[WHAT THIS TASK INVOLVES]
Filter the listing below, please, and copy only the lines with the word "Phase".

[MATERIAL SHOWN]
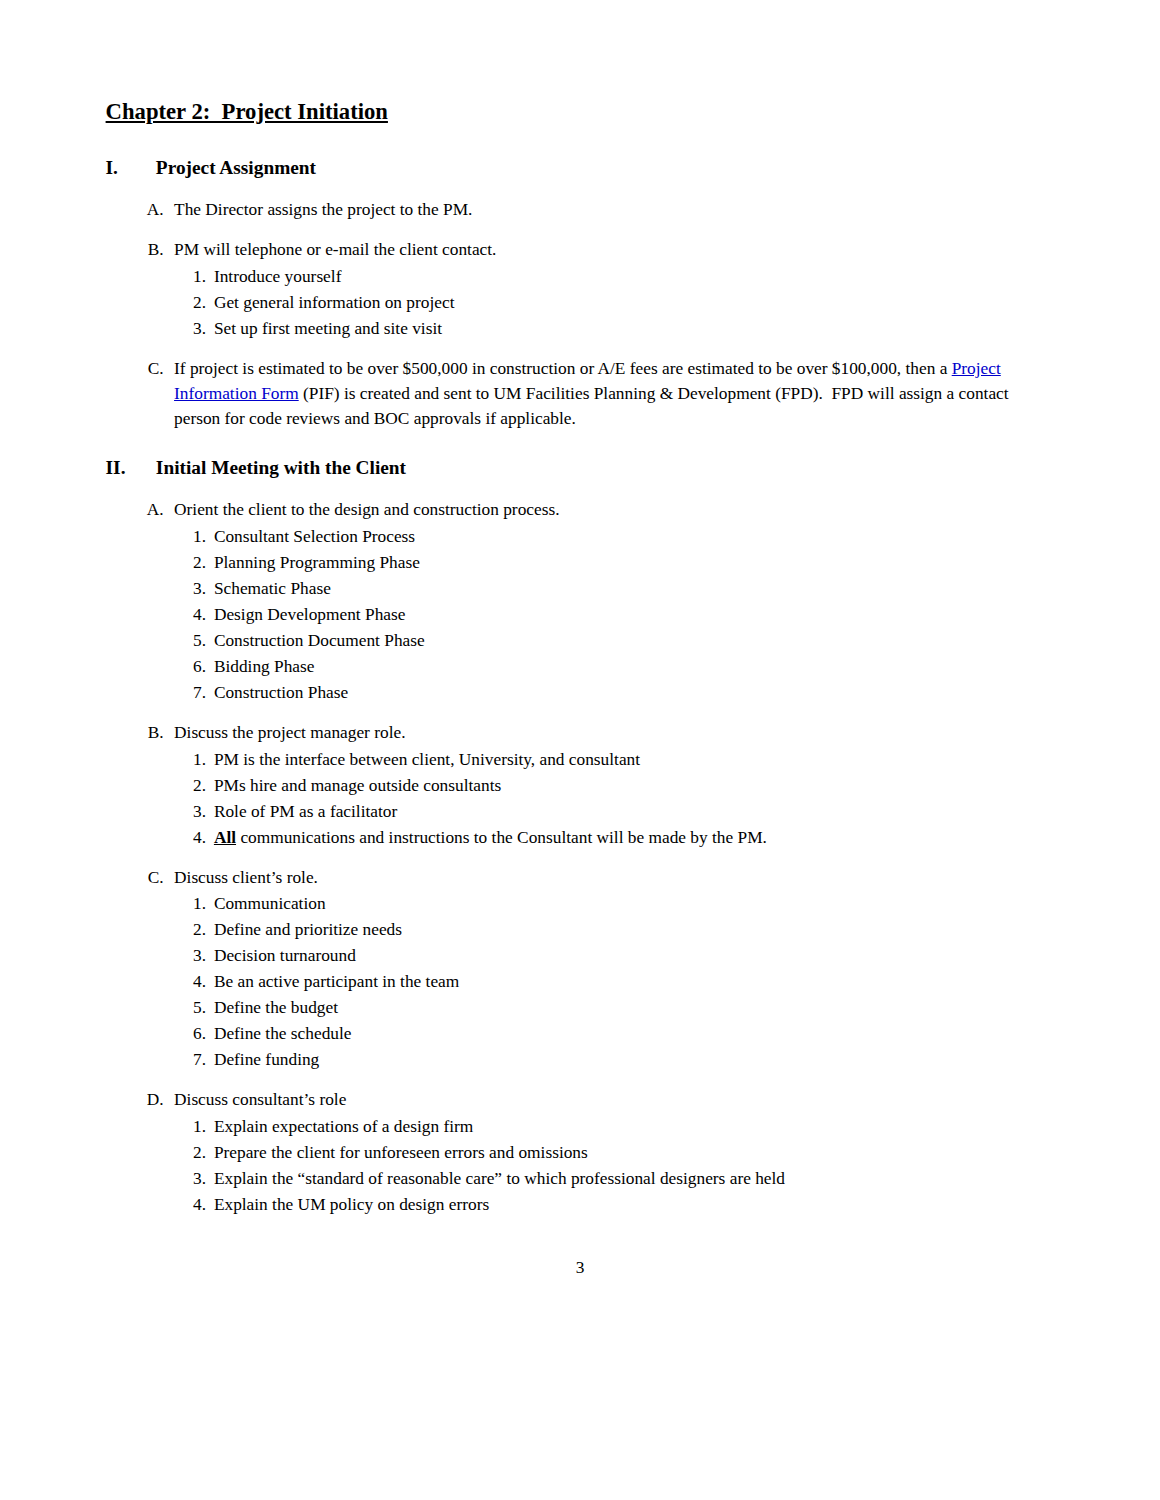Chapter 2: Project Initiation
I. Project Assignment
The Director assigns the project to the PM.
PM will telephone or e-mail the client contact.
Introduce yourself
Get general information on project
Set up first meeting and site visit
If project is estimated to be over $500,000 in construction or A/E fees are estimated to be over $100,000, then a Project Information Form (PIF) is created and sent to UM Facilities Planning & Development (FPD). FPD will assign a contact person for code reviews and BOC approvals if applicable.
II. Initial Meeting with the Client
Orient the client to the design and construction process.
Consultant Selection Process
Planning Programming Phase
Schematic Phase
Design Development Phase
Construction Document Phase
Bidding Phase
Construction Phase
Discuss the project manager role.
PM is the interface between client, University, and consultant
PMs hire and manage outside consultants
Role of PM as a facilitator
All communications and instructions to the Consultant will be made by the PM.
Discuss client’s role.
Communication
Define and prioritize needs
Decision turnaround
Be an active participant in the team
Define the budget
Define the schedule
Define funding
Discuss consultant’s role
Explain expectations of a design firm
Prepare the client for unforeseen errors and omissions
Explain the “standard of reasonable care” to which professional designers are held
Explain the UM policy on design errors
3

[ANSWER AREA]
Planning Programming Phase
Schematic Phase
Design Development Phase
Construction Document Phase
Bidding Phase
Construction Phase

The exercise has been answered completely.